[Transcribed page contents]
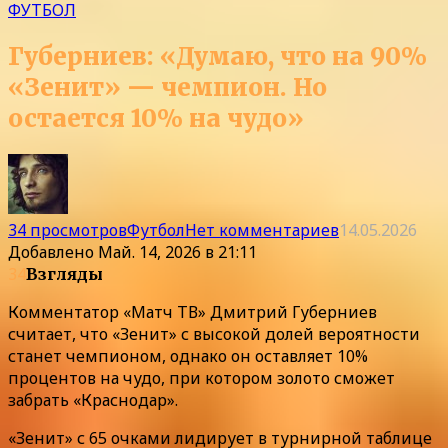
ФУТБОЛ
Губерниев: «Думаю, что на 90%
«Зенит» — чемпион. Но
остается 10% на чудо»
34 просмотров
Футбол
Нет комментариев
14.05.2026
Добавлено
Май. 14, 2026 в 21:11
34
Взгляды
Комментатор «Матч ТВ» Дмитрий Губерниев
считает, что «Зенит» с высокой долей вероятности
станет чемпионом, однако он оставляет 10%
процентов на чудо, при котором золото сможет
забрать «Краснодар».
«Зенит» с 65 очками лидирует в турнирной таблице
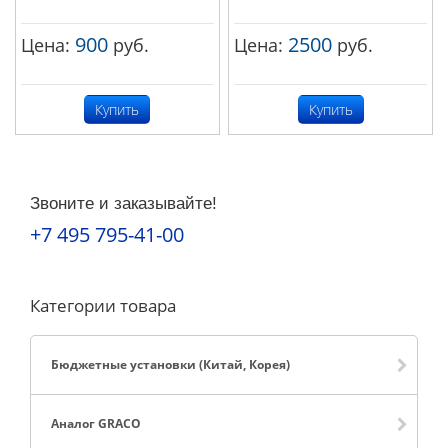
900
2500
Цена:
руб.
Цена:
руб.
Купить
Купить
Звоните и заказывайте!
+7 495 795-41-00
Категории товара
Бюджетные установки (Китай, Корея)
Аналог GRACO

...

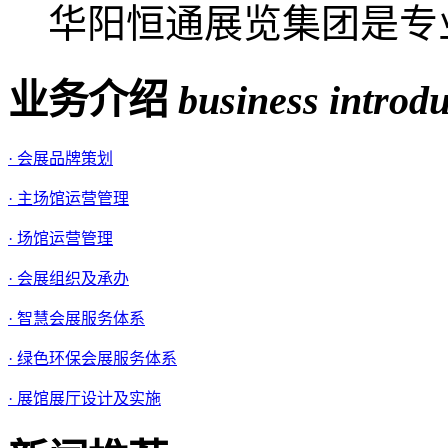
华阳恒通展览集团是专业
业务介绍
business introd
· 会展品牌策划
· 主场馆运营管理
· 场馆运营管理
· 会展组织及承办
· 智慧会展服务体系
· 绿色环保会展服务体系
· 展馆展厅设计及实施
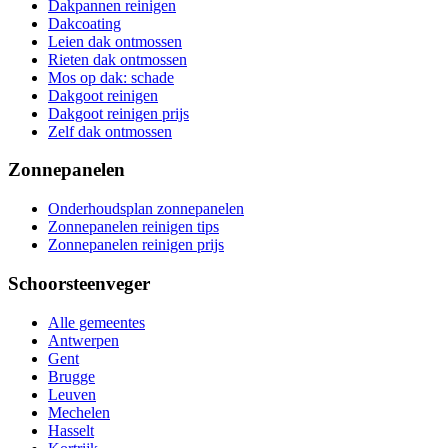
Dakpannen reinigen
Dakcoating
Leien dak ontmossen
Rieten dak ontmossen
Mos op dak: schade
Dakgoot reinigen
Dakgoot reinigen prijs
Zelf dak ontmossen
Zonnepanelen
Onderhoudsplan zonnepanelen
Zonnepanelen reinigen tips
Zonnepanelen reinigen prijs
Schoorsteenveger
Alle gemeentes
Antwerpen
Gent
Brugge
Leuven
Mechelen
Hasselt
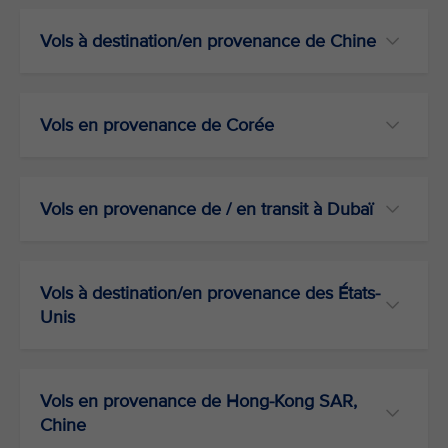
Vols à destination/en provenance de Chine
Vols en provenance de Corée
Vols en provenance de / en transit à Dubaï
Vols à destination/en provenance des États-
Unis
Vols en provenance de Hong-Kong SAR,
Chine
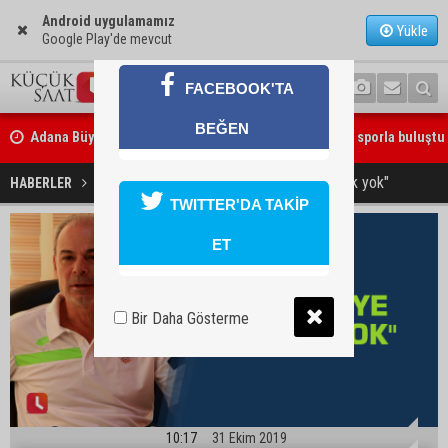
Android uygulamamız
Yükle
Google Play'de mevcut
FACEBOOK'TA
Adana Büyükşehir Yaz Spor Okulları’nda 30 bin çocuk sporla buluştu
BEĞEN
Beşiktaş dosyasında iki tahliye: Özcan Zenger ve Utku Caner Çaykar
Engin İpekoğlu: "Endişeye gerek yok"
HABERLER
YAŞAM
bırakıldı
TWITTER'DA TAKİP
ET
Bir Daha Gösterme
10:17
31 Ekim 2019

● What is expected:
Whenever the word "prijs" appears in a line above, copy that line.

● Answer box:
Dakgoot reinigen prijs
Zonnepanelen reinigen prijs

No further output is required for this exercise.